A Portage, Indiana, nurse is facing felony resisting-arrest charges because she didn't immediately pull over when a police car flashed its lights behind her on a dark county road. DelRea Good, 52, said she assumed the car behind her was a police officer but, as a woman traveling alone late at night, she was concerned for her safety. So Good put on her emergency flashers, motioned out the window to acknowledge the car, and drove less than a mile down the road to pull over in a lit Kohl's parking lot.
Porter County Sheriff's Department Patrolman William Marshall wrote in his incident report that he initially flagged Good for speeding. In the department store parking lot, he handcuffed Good and took her to the county jail, where she was booked on a felony charge of resisting arrest. From The Times of Northwest Indiana:
"I felt I didn't do anything wrong," Good said. "I got to a safe place and I told him that."
Porter County Sheriff's spokesman Sgt. Larry LaFlower said, "The sheriff's office supports our officer's decision in this matter." He cited state law requiring motorists to yield to emergency vehicles and said Marshall was driving a fully marked squad car and used the lights and siren.

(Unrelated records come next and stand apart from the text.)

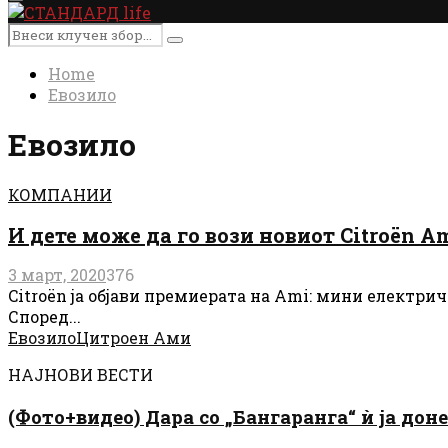
Primary
Menu
Search
Search
for:
Home
Евозило
Евозило
КОМПАНИИ
И дете може да го вози новиот Citroën A
3 март, 2020
376
Citroën ја објави премиерата на Ami: мини електрич
Според...
Евозило
Цитроен Ами
НАЈНОВИ ВЕСТИ
(Фото+видео) Дара со „Бангаранга“ ѝ ја дон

The fact that Marshall's car presented as a police car isn't really the issue, though. Good doesn't dispute recognizing it as a likely police car—which is why she waved out the window, turned on her flashing lights, and pulled over as soon as she reached a public area. She simply felt afraid to stop in an isolated place, and that's not unwarranted.
For one, people have been known to impersonate police officers. Just last month, a man in neighboring Ohio was arrested for impersonating a police officer and pulling people over. Here's Indiana State Police warning residents in 2012 about "bogus troopers" pulling over people and robbing them in northern Indiana. And here's another Indiana case. And another. And another. And another. And another. Two years ago, in fact, police from Good's town warned residents about a police impersonator attempting traffic stops.
Drivers are frequently advised to to do just what Good did if they encounter an unmarked car trying to pull them over. And while Marshall's car may have been marked, driving on an unlit road with neon lights flashing at you, as Good was, doesn't provide the best opportunity to evaluate the authenticity.
A second consideration: real police officers have been known to assault women whom they pull over for traffic violations. Last fall, an Oklahoma state trooper was arrested for the alleged sexual-assault of eight women he pulled over for traffic offenses. Here's a similar story from Texas last spring. And from San Antonio in 2013.
Good told The Times that Officer Marshall was angry and hostile as he approached her in the Kohl's parking lot:
Good said Marshall … said to her, "What in the hell are you doing? I could arrest you for this." Good said she was surprised by his reaction and told him to stop yelling at her. Marshall described Good in his report as "highly agitated and uncooperative." She reportedly told him she was aware he was a police officer, but drove to where she felt safe.
"I don't care who you are I don't have to stop on a county road, I'm a single female," Marshall quoted her as saying.
After Good refused to listen to how her actions put her and others in danger, Marshall said he arrested her.
Good, who said she did not resist the arrest or make any further comments, claims the officer bruised her arm while leading her to his police car and continued to "bully" her at the jail by claiming Advil and other medications she had were controlled substances.
Good works as a nurse and has no prior criminal record. If convicted of the resisting arrest charges, it could cost Good her job, as people with felony convictions are barred from being nurses in the state.